Au nom de Expertise France, Dr Jean Pé Kolié, Coordinateur régional du Projet DSSR à Boké a souligné: << Nous devons unir nos efforts pour prévenir et répondre aux menaces des VBG qui, d’ailleurs, constituent un obstacle majeur au développement durable, affectant ainsi la santé et l’autonomisation des femmes et filles…>>
Parlant de la construction à Kakoui (Boké) d’un Centre d’accueil pour les survivantes des VBG, Dr Kolié a rassuré que cet édifice constitue un véritable dispositif pour l’ensemble des acteurs intervenants dans le Secteur.
De l’avis des organisateurs, ces réunions constituent un cadre privilégié d’échanges et de concertation permettant aux différents acteurs de partager les informations sur les activités menées, de discuter des cas et des tendances observées, d’identifier les défis rencontrés dans la prise en charge des survivantes et de proposer des solutions adaptées.
Les VBG, d’après les spécialistes, se manifestent sous plusieurs formes telles que les violences physiques, sexuelles, psychologiques et économiques, ainsi que les pratiques néfastes comme les mariages précoces et forcés.
Il est à préciser que dans la région de Boké, la problématique des VBG (Violences Basées sur le Genre) demeure préoccupante.
Ainsi, les normes socioculturelles, les inégalités entre les sexes, la pauvreté, l’insuffisance d’informations des populations sur les droits des femmes et des filles, ainsi que l’accès parfois limité aux services de protection et d’assistance seraient à l’origine de ce phénomène devenue monnaie courante dans la société.
Sur le plan professionnel, ces acteurs mis à contribution, offrent divers services en matière de prise en charge médicale, d’assistance psychosociale, d’accompagnement juridique, de protection surtout, dans les activités de sensibilisation communautaire.
A savoir que malgré l’engagement des acteurs de la chaîne de protection, il y a encore des défis parmi lesquels on peut citer, l’insuffisance de coordination entre les intervenants, la faible circulation des informations, l’absence ou la faiblesse des mécanismes de partage des données, les difficultés liées au référencement et au contre-référencement des survivantes entre les services, le manque d’harmonisation des approches et des outils d’intervention.
Elles permettent également de renforcer la collaboration et la synergie entre les structures impliquées, d’améliorer le fonctionnement du système de référencement des survivantes vers les services médicaux, psychosociaux, juridiques et sécuritaires appropriés, et d’harmoniser les stratégies et les approches d’intervention conformément aux normes et standards nationaux et internationaux de prise en charge des VBG.

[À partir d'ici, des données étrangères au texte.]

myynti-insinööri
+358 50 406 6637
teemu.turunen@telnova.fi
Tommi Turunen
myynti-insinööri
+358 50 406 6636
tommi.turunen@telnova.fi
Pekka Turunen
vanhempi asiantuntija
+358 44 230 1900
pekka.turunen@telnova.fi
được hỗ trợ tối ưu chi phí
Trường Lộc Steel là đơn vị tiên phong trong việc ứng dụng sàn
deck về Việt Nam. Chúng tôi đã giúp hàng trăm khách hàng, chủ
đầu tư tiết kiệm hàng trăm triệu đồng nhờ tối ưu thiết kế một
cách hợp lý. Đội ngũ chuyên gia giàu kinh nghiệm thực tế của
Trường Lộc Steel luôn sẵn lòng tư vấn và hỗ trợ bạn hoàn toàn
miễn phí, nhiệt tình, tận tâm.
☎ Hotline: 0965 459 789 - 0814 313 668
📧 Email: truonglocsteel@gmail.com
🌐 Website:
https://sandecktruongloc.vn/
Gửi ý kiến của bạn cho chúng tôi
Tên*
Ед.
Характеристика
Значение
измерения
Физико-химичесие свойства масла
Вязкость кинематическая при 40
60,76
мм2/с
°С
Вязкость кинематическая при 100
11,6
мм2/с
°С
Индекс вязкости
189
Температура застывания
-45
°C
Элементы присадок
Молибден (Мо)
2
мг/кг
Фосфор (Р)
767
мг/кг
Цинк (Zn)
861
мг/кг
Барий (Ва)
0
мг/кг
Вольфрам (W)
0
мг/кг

Par ailleurs, ces réunions de coordination favorisent la planification conjointe des activités de prévention, de sensibilisation et de prise en charge, tout en contribuant au renforcement des capacités des acteurs à travers le partage d’expériences et de bonnes pratiques. Elles offrent également une opportunité de suivi des engagements pris par les différentes parties prenantes et de renforcer le plaidoyer en faveur d’une meilleure protection des survivantes.

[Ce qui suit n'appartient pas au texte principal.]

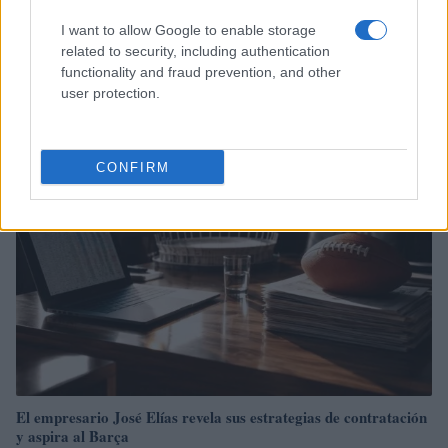
I want to allow Google to enable storage
Cómo aplicar un framework minimalista para gestionar
related to security, including authentication
inversiones
functionality and fraud prevention, and other
user protection.
Lucía Herrera · 5 Ago 2026
INVERSIONES
CONFIRM
El empresario José Elías revela sus estrategias de contratación
y aspira al Barça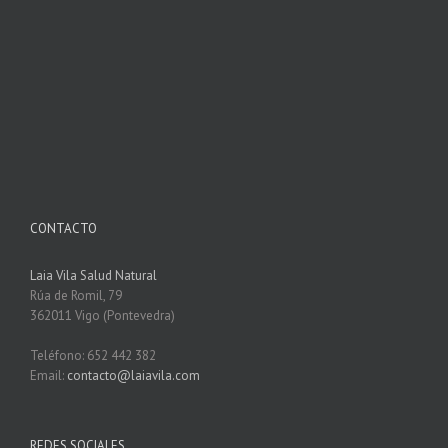
CONTACTO
Laia Vila Salud Natural
Rúa de Romil, 79
362011 Vigo (Pontevedra)
Teléfono: 652 442 382
Email:
contacto@laiavila.com
REDES SOCIALES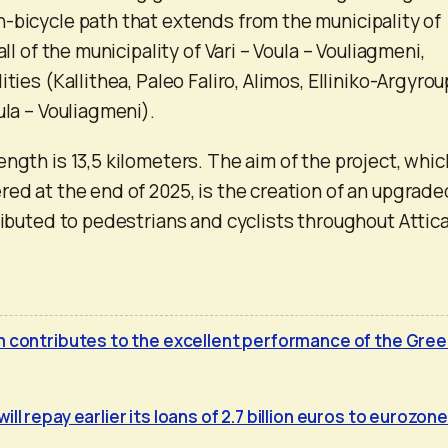
-bicycle path that extends from the municipality of
all of the municipality of Vari – Voula – Vouliagmeni,
ties (Kallithea, Paleo Faliro, Alimos, Elliniko-Argyroup
ula – Vouliagmeni).
ngth is 13,5 kilometers. The aim of the project, whic
red at the end of 2025, is the creation of an upgrade
ributed to pedestrians and cyclists throughout Attica
m contributes to the excellent performance of the Gree
l repay earlier its loans of 2.7 billion euros to eurozone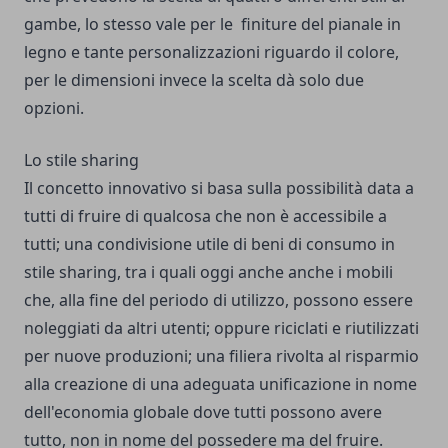
gambe, lo stesso vale per le finiture del pianale in
legno e tante personalizzazioni riguardo il colore,
per le dimensioni invece la scelta dà solo due
opzioni.
Lo stile sharing
Il concetto innovativo si basa sulla possibilità data a
tutti di fruire di qualcosa che non è accessibile a
tutti; una condivisione utile di beni di consumo in
stile sharing, tra i quali oggi anche anche i mobili
che, alla fine del periodo di utilizzo, possono essere
noleggiati da altri utenti; oppure riciclati e riutilizzati
per nuove produzioni; una filiera rivolta al risparmio
alla creazione di una adeguata unificazione in nome
dell'economia globale dove tutti possono avere
tutto, non in nome del possedere ma del fruire.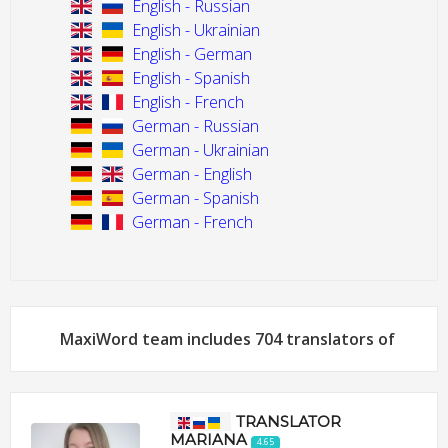
English - Russian
English - Ukrainian
English - German
English - Spanish
English - French
German - Russian
German - Ukrainian
German - English
German - Spanish
German - French
MaxiWord team includes 704 translators of
TRANSLATOR
MARIANA
4.65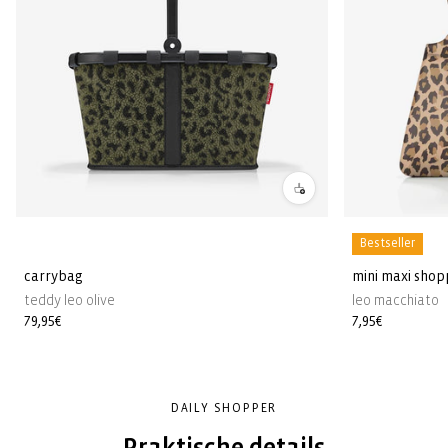
Bestseller
carrybag
mini maxi shop
teddy leo olive
leo macchiato
Normale
79,95€
Normale
7,95€
prijs
prijs
DAILY SHOPPER
Praktische details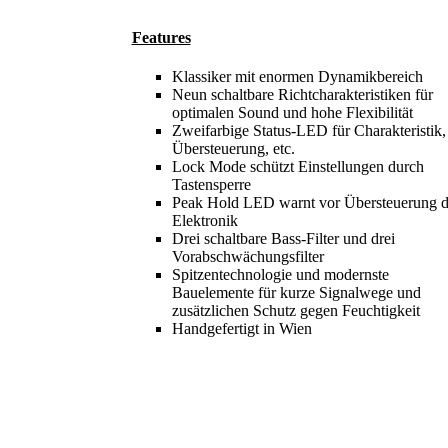
Features
Klassiker mit enormen Dynamikbereich
Neun schaltbare Richtcharakteristiken für
optimalen Sound und hohe Flexibilität
Zweifarbige Status-LED für Charakteristik,
Übersteuerung, etc.
Lock Mode schützt Einstellungen durch
Tastensperre
Peak Hold LED warnt vor Übersteuerung d
Elektronik
Drei schaltbare Bass-Filter und drei
Vorabschwächungsfilter
Spitzentechnologie und modernste
Bauelemente für kurze Signalwege und
zusätzlichen Schutz gegen Feuchtigkeit
Handgefertigt in Wien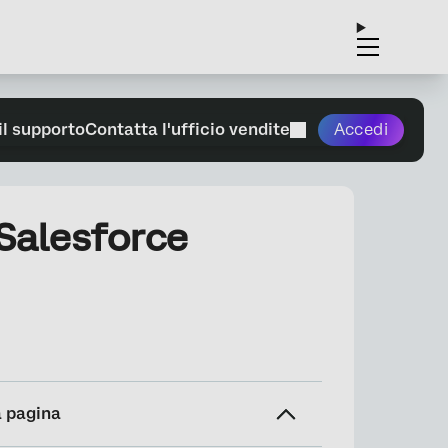
il supporto
Contatta l'ufficio vendite
Accedi
 Salesforce
a pagina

Objectif: Renforcer la coordination et la collaboration entre les différents acteurs impliqués dans la prévention et la prise en charge des Violences Basées sur le Genre (VBG) afin d’améliorer la qualité, l’efficacité et la complémentarité des interventions en faveur des survivantes dans la région de Boké, en Guinée.

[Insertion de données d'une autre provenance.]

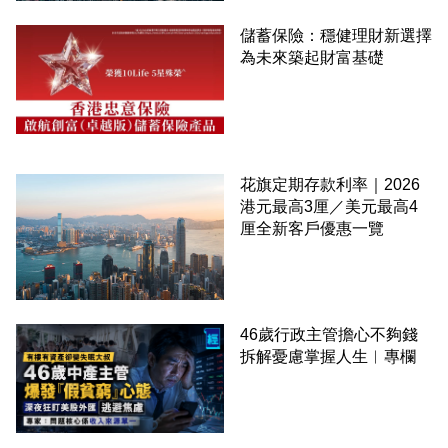
儲蓄保險：穩健理財新選擇
為未來築起財富基礎
花旗定期存款利率｜2026
港元最高3厘／美元最高4
厘全新客戶優惠一覽
46歲行政主管擔心不夠錢
拆解憂慮掌握人生︳專欄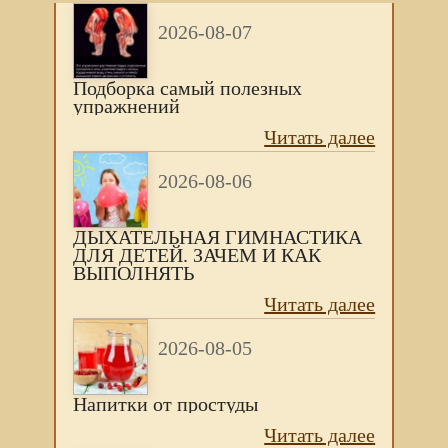
2026-08-07
Подборка самый полезных
упражнений
Читать далее
2026-08-06
ДЫХАТЕЛЬНАЯ ГИМНАСТИКА
ДЛЯ ДЕТЕЙ. ЗАЧЕМ И КАК
ВЫПОЛНЯТЬ
Читать далее
2026-08-05
Напитки от простуды
Читать далее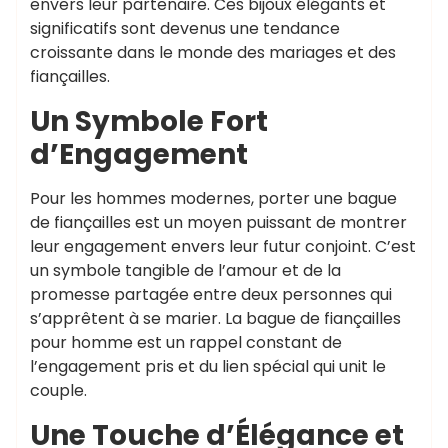
envers leur partenaire. Ces bijoux élégants et
significatifs sont devenus une tendance
croissante dans le monde des mariages et des
fiançailles.
Un Symbole Fort
d’Engagement
Pour les hommes modernes, porter une bague
de fiançailles est un moyen puissant de montrer
leur engagement envers leur futur conjoint. C’est
un symbole tangible de l’amour et de la
promesse partagée entre deux personnes qui
s’apprêtent à se marier. La bague de fiançailles
pour homme est un rappel constant de
l’engagement pris et du lien spécial qui unit le
couple.
Une Touche d’Élégance et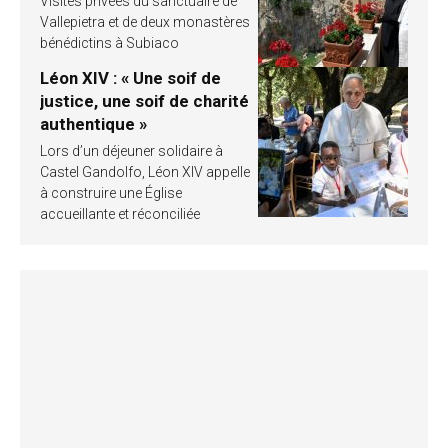
Visites privées du sanctuaire de
Vallepietra et de deux monastères
bénédictins à Subiaco
Léon XIV : « Une soif de
justice, une soif de charité
authentique »
Lors d’un déjeuner solidaire à
Castel Gandolfo, Léon XIV appelle
à construire une Église
accueillante et réconciliée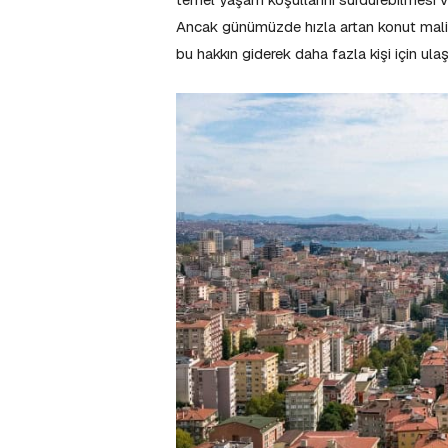
Ancak günümüzde hızla artan konut maliyet
bu hakkın giderek daha fazla kişi için u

Pour la directrice de Cabinet du Gouvernorat de Boké, Hadja Gnalen Condé: << Les VBG constituent un obstacle majeur pour le développement des communautés. C’est pourquoi, nous nous réjouissons de la tenue de cette réunion qui vient à point nommé car, elle permettra aux acteurs d’harmoniser les interventions pour soutenir les victimes des VBG conformément à la vision éclairée du Président de la République, M. Mamadi Doumbouya, père de la refondation de l’Etat guinéen.>>
A noter que Expertise France qui a financé le projet, est une Agence publique française de coopération technique internationale, intervenant dans les domaines de la gouvernance, de la santé, du climat, de l’éducation et du développement économique. Elle travaille sans relâche pour renforcer les capacités des institutions publiques, des entreprises et de la société civile dans les pays en développement.